SELECTED EXCERPT:
......
# Dartfrog tank ready?



## Ronald.K (Jul 22, 2021)

Hi all,

I've been reading a lot of posts here on the forum and stated that this forum is way more active and complete then my Dutch go to. ( Excuse me for typos)

A while ago ( 2 weeks ) I finished my Viv and was actually thinking if it has all the checkmarks to hold frogs in 1.5 months

So my Viv is 70x70x60 in centimetres, it's a triangle

It has the following hardware:

- automated misting system.( Using R O water)

- 2, pc fans removing humidity. (Adjustable)
Average humidity is around 80% with a drop to 70% on a daily basis to let the soil dry a bit. This is controlled by a lucky reptile humidity controller.

- 1 pc fan blowing across the front screen.(adjustable) to keep it clear of condensation.

- temperature varies between 25/28 degrees Celsius and drops a few degrees lower at night)

- juwel helialux spectrum 700 led controlled by a led controller ( yes my Viv is a rebuild aquarium. )

as for the hardscape:

I build a background using pur foam with cork bark and covered this with elastopur and used Coco coir to give it a natural look. I also added photo canisters for egg laying sites. And covered 2 net cups to put bromelia's in.

The bottom has a false bottom made with:

- Hydro balls (1 cm )
On top of that dendrofoam a thick 3 cm wide sheet with a option to drain excess water

The soil mixture contains:


Coco coir
Coco husks
Spagnum moss
Crushed charcoal
dried oak leafs

Clean up crew:

Tropical springtales.
Tropical isopods ( dwarf whites )

I have those 2 in a master culture.

I'm training myself on maintaining fruitfly cultures, so I'm never out of food and will use repashy vitamin A twice a month and dendrocare with each feeding.

as for plants:


5 bromelia's ( 2 small, 1 medium, 2 large )
Ficus oak shape leaves.
1 fern
1 Pilea involucrata
[*]java moss
[*]Selaginella uncinata 




I'm waiting on a order of 2 bromelia's and 1 spiderwood to have more height and will probably cover that with something like moss.

I'm also thinking about adding the following plants: 


Pothos.
Monsterna minima.
wandering Jew plant.

Here are some photos: 































I hope I added everything, I'm curious for the reply's and appreciate the feedback to make it an even better tank!

Thanks in advance!

Ronald


----------



## fishingguy12345 (Apr 7, 2019)

Hi Ronald, and welcome. 

What species of dart frogs are you intending to keep? That will help us with suggestions for the tank.
......
DATASET CONTENT:

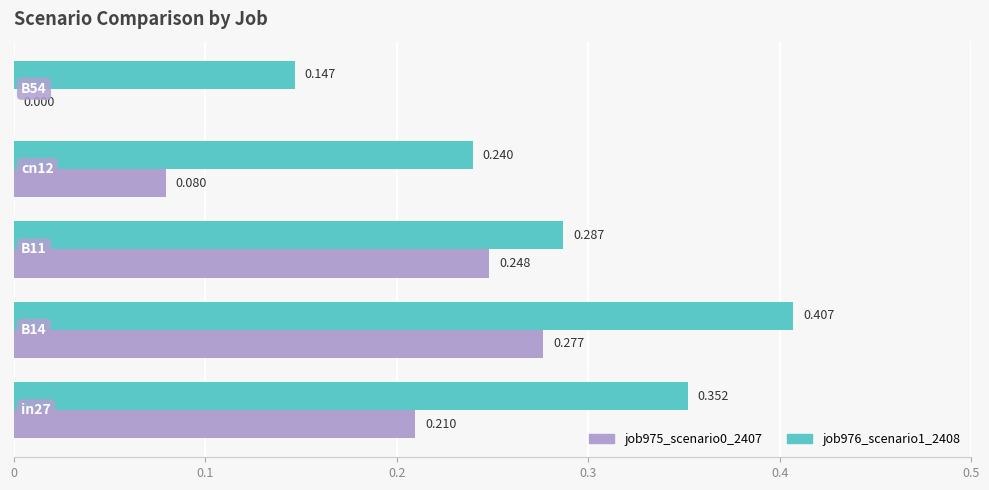

Count the number of categories in the chart.

5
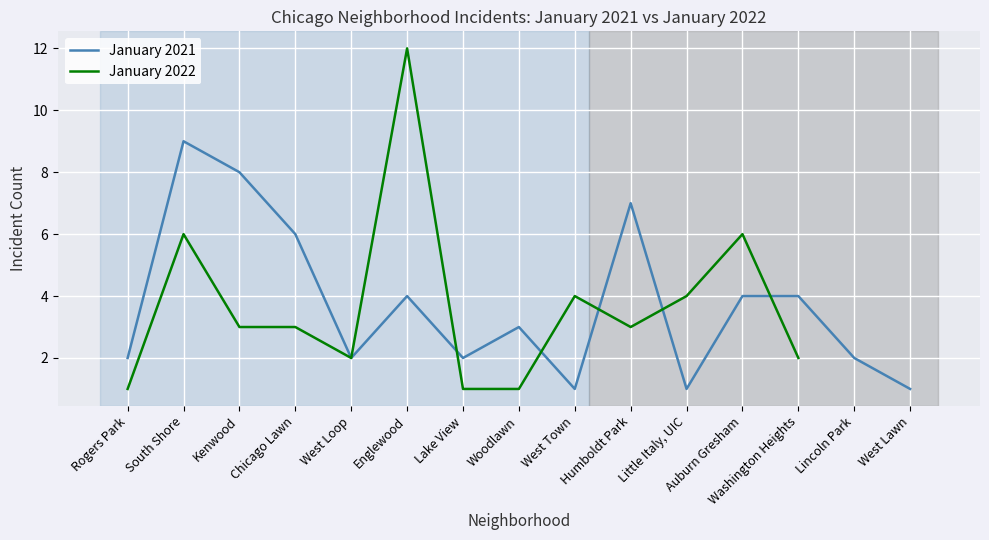

Is this an area chart (filled region under the line)?

No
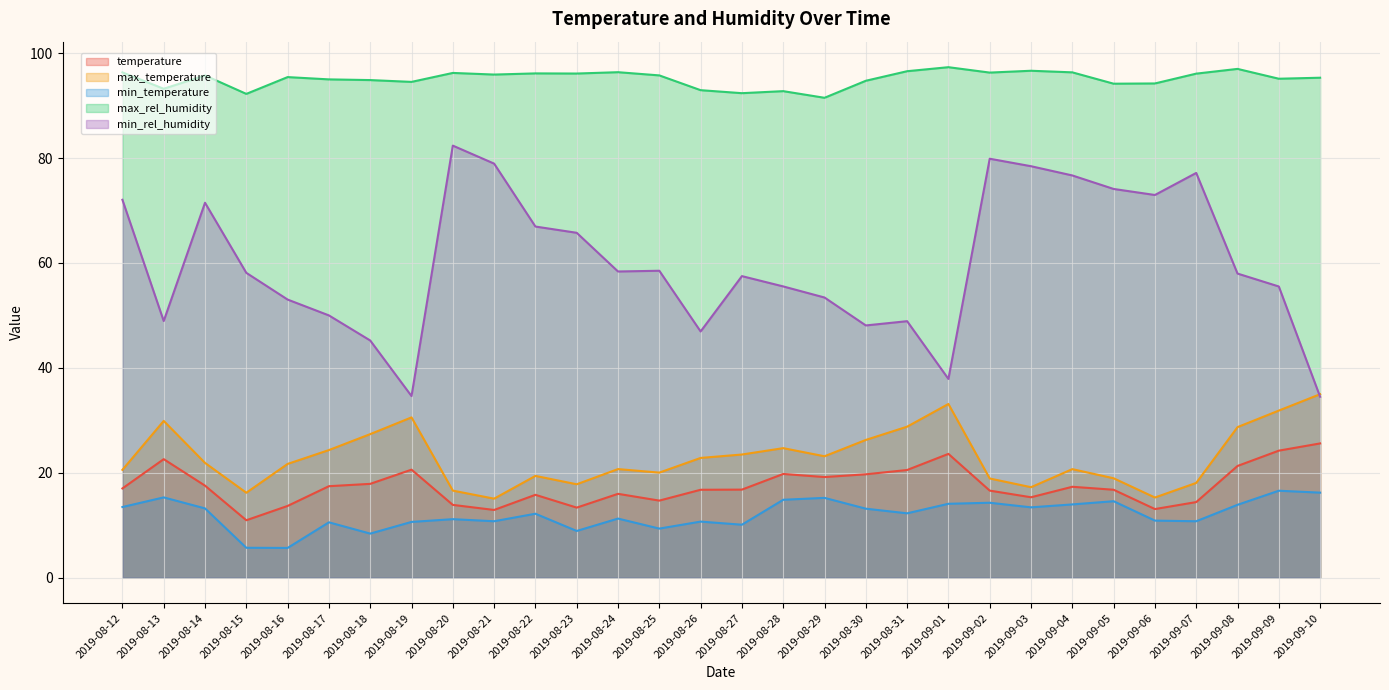

What are all the series names shown in the legend?

temperature, max_temperature, min_temperature, max_rel_humidity, min_rel_humidity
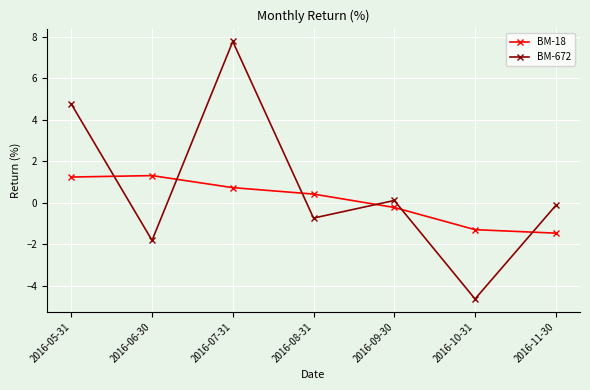

Does the chart display data point markers on the line(s)?

Yes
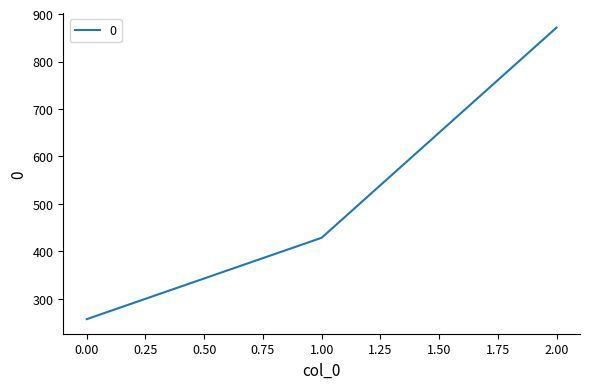

Does the chart have visible grid lines?

No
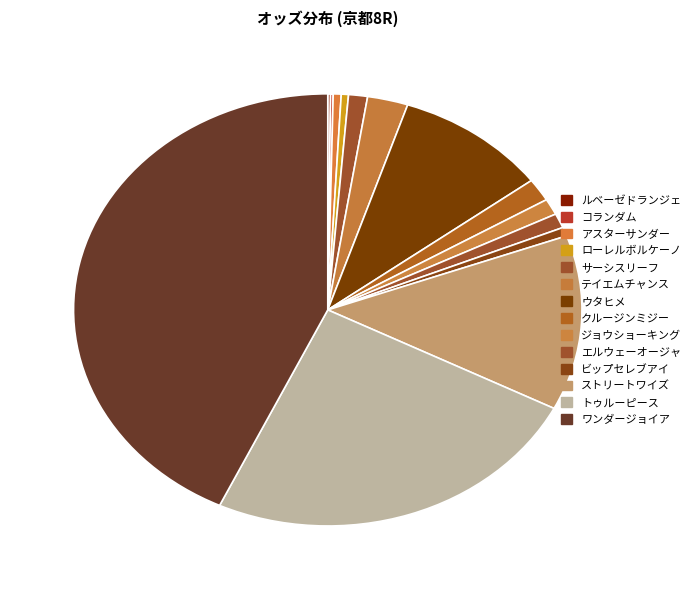

Is ワンダージョイア the majority of the pie?

No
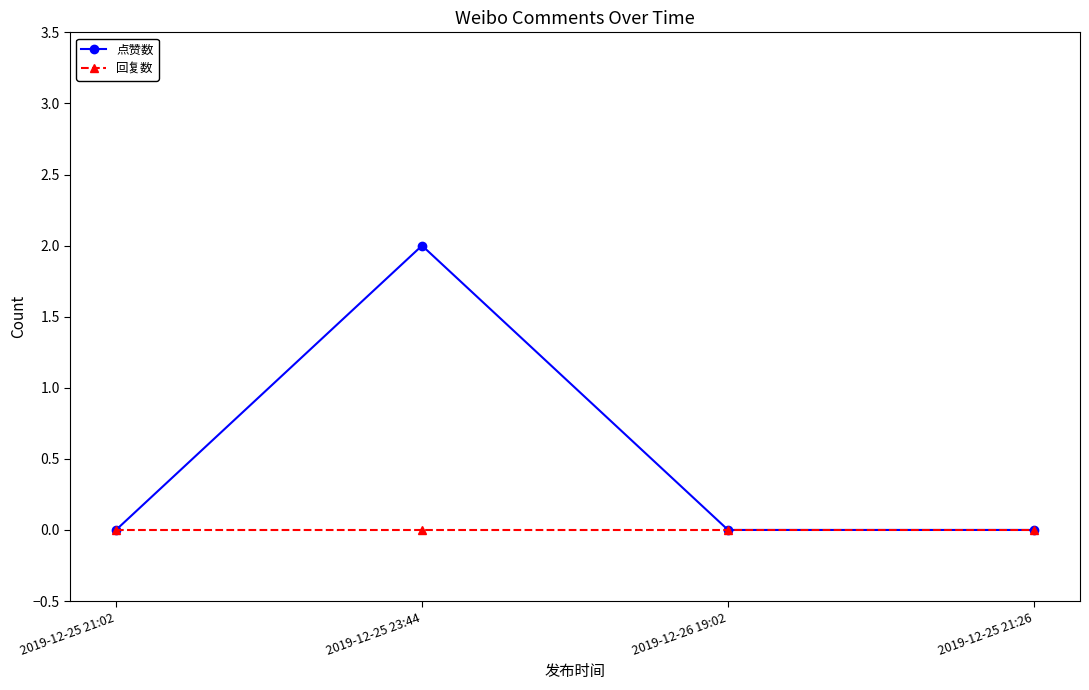

At which category is the sum across all series the highest?

2019-12-25 23:44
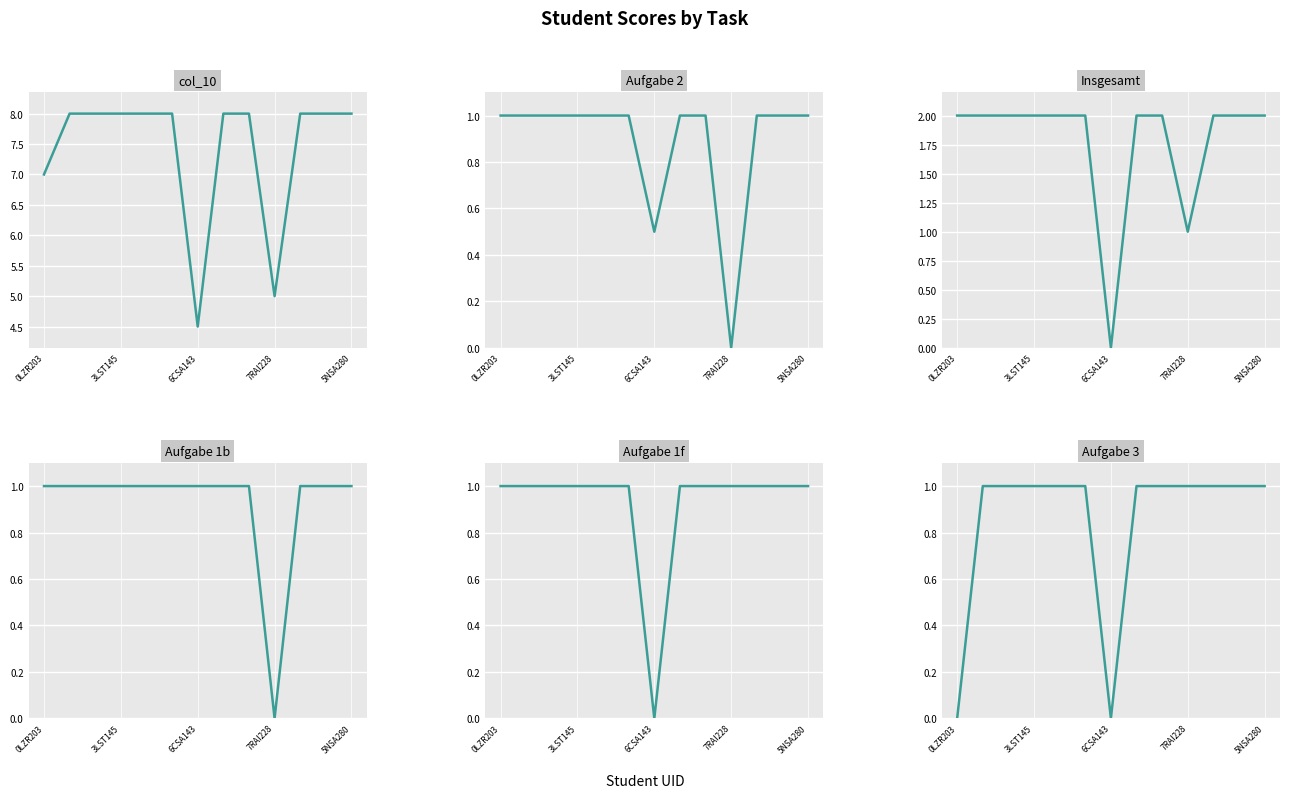

What is the sum of the Insgesamt values at 6 and 3LST145?

2.0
......
WORK REQUEST A: In the dart frog tank thread, what device controls the humidity in the vivarium?
WORK REQUEST B: Rewrite the part of the dart frog tank thread between "- temperature varies" and "balls (1 cm )", inclusive, substituting "tree fern panels" for "cork bark".
WORK REQUEST C: Continue the dart frog tank thread from the point where it stops.

EXERCISE OUTPUT A: A Lucky Reptile humidity controller.

EXERCISE OUTPUT B:
- temperature varies between 25/28 degrees Celsius and drops a few degrees lower at night)

- juwel helialux spectrum 700 led controlled by a led controller ( yes my Viv is a rebuild aquarium. )

as for the hardscape:

I build a background using pur foam with tree fern panels and covered this with elastopur and used Coco coir to give it a natural look. I also added photo canisters for egg laying sites. And covered 2 net cups to put bromelia's in.

The bottom has a false bottom made with:

- Hydro balls (1 cm )

EXERCISE OUTPUT C:
Your soil mixture is likely to hold a lot of water and become water logged. Most people use an ABG style substrate, which doesn't retain as much moisture as the mix you're using will.


----------



## Ronald.K (Jul 22, 2021)

Hi! 

Thanks for the fast reply!

Since I'm a beginner with frogs I will probably start with D. Auratus or D. Tinctorius, I do not know how much frogs can be held in the vivarium... ( So please advice on that ) 

I can't seem to find ABG mix in the Netherlands so I'm forced to use the exo terra rainforest mix. Would that be better ?

I picked mine of YouTube ( northern frogger )


----------



## Chris S (Apr 12, 2016)

I may also suggest placing some wood to give some vertical climbing areas for the frogs.


----------



## Ronald.K (Jul 22, 2021)

Chris S said:


> I may also suggest placing some wood to give some vertical climbing areas for the frogs.


Hi! 

I'm waiting on spiderwood 40 / 50 cm to be delivered  

Thanks!


----------



## Chris S (Apr 12, 2016)

Ronald.K said:


> Hi!
> 
> I'm waiting on spiderwood 40 / 50 cm to be delivered
> 
> Thanks!


My bad, I missed that sorry!


----------



## fishingguy12345 (Apr 7, 2019)

@Tijl do you have recommended places to buy ABG in Europe?


----------



## Tijl (Feb 28, 2019)

fishingguy12345 said:


> @Tijl do you have recommended places to buy ABG in Europe?


Never looked for it.. I don't personly like ABG so I don't use it or recommend to use it 😅 

I can recommend using aquariumgravel.


----------



## Ronald.K (Jul 22, 2021)

Tijl said:


> Never looked for it.. I don't personly like ABG so I don't use it or recommend to use it 😅
> 
> I can recommend using aquariumgravel.


Hmm I never heard of it, can the plants grow in that?


----------



## Tijl (Feb 28, 2019)

Ronald.K said:


> Hmm I never heard of it, can the plants grow in that?



Yes :








70x50x65cm Vivarium Build.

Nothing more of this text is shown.